= Records =
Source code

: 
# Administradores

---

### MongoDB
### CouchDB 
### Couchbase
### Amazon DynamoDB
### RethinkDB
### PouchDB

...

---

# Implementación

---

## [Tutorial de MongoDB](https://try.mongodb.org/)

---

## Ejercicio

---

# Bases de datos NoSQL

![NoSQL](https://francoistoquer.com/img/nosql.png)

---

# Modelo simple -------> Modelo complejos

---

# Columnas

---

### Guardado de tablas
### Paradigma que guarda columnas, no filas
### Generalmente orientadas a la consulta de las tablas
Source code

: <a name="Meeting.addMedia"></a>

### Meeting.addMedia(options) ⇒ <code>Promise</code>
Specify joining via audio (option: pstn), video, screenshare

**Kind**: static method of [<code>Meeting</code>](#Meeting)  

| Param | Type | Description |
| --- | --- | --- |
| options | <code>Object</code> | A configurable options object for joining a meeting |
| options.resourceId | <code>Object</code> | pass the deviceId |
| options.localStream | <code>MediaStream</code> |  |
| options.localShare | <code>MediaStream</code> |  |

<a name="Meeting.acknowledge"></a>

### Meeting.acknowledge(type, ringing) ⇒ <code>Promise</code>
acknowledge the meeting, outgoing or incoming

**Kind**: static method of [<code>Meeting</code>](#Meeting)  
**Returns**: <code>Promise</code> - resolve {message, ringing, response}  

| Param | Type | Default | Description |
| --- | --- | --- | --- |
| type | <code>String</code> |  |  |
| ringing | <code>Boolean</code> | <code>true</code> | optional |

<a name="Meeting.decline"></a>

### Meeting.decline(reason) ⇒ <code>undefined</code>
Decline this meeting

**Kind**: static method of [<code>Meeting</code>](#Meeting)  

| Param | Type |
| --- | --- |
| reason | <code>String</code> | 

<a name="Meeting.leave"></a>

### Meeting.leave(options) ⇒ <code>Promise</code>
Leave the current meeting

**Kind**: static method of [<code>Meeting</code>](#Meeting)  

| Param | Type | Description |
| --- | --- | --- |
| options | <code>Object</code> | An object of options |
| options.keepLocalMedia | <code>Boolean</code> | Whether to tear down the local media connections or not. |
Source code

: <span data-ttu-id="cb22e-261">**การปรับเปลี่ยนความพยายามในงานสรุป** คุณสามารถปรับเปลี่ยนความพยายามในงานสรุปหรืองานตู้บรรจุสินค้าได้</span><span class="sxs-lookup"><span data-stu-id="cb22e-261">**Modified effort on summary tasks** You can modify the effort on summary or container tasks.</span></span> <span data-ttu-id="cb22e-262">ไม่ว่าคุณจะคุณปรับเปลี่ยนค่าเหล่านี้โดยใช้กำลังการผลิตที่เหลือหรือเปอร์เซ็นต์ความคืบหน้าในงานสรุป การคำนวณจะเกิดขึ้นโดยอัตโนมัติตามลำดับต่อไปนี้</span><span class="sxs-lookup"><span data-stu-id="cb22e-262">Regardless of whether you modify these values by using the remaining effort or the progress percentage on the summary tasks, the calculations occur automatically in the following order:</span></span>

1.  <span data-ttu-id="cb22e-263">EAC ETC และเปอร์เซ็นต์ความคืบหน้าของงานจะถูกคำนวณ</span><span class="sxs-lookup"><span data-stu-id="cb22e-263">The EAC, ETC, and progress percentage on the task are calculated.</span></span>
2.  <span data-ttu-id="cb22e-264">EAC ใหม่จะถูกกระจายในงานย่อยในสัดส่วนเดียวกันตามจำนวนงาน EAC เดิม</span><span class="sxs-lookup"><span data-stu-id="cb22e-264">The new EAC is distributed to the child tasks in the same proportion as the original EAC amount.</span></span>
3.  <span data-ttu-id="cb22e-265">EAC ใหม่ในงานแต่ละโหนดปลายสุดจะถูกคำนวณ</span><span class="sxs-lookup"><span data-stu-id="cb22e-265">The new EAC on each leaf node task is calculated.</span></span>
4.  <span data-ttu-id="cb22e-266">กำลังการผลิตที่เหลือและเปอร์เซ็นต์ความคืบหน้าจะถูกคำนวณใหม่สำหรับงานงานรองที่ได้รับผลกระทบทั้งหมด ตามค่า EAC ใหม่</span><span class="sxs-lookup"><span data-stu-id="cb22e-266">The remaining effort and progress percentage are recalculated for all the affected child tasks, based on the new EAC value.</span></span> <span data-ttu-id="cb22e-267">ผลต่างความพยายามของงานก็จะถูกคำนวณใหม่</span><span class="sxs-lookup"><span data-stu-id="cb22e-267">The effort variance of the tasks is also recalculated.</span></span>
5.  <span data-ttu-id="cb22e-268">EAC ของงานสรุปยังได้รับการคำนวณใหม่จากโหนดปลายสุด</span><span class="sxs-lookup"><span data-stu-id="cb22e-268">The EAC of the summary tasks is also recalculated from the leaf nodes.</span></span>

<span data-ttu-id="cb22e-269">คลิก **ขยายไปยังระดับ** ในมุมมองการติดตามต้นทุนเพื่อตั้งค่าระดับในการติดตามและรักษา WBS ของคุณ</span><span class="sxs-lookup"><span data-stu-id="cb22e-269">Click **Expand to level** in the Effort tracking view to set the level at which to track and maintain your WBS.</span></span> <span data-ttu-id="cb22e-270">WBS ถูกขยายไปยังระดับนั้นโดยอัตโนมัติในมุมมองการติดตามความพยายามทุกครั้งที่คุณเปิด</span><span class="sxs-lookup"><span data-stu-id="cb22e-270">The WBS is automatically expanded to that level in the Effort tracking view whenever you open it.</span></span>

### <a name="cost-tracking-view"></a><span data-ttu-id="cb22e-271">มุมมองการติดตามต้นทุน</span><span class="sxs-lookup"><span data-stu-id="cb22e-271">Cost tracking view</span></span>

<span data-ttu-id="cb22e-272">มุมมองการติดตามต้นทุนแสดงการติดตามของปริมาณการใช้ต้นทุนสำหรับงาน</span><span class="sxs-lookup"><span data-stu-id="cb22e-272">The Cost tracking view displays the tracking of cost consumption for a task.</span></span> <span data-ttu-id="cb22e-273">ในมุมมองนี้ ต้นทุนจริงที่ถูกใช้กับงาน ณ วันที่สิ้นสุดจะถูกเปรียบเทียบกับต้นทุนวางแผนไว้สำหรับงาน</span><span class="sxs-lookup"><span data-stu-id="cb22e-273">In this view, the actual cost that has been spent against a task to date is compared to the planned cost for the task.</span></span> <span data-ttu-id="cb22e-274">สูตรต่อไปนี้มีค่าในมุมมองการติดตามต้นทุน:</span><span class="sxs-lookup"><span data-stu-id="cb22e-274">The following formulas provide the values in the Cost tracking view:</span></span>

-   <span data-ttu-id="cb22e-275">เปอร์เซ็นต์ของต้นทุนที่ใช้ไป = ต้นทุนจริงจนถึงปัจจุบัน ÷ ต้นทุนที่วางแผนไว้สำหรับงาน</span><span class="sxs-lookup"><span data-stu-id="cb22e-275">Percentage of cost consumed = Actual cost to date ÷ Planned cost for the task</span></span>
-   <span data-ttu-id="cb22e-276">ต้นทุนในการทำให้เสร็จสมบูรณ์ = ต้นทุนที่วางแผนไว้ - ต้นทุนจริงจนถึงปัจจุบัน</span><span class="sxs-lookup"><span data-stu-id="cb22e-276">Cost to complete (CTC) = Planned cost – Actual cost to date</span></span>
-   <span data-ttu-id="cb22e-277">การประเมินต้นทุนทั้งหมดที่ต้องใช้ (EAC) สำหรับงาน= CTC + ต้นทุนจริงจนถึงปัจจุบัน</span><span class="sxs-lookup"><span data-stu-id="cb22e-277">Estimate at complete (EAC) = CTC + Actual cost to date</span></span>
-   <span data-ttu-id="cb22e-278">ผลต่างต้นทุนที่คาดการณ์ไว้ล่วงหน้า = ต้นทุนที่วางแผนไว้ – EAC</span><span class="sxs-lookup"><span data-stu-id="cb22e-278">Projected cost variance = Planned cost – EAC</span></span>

= Required work =
Please copy every line of the items above that contains the string "งจนถ", matching case exactly.

= Problem solution =
-   <span data-ttu-id="cb22e-275">เปอร์เซ็นต์ของต้นทุนที่ใช้ไป = ต้นทุนจริงจนถึงปัจจุบัน ÷ ต้นทุนที่วางแผนไว้สำหรับงาน</span><span class="sxs-lookup"><span data-stu-id="cb22e-275">Percentage of cost consumed = Actual cost to date ÷ Planned cost for the task</span></span>
-   <span data-ttu-id="cb22e-276">ต้นทุนในการทำให้เสร็จสมบูรณ์ = ต้นทุนที่วางแผนไว้ - ต้นทุนจริงจนถึงปัจจุบัน</span><span class="sxs-lookup"><span data-stu-id="cb22e-276">Cost to complete (CTC) = Planned cost – Actual cost to date</span></span>
-   <span data-ttu-id="cb22e-277">การประเมินต้นทุนทั้งหมดที่ต้องใช้ (EAC) สำหรับงาน= CTC + ต้นทุนจริงจนถึงปัจจุบัน</span><span class="sxs-lookup"><span data-stu-id="cb22e-277">Estimate at complete (EAC) = CTC + Actual cost to date</span></span>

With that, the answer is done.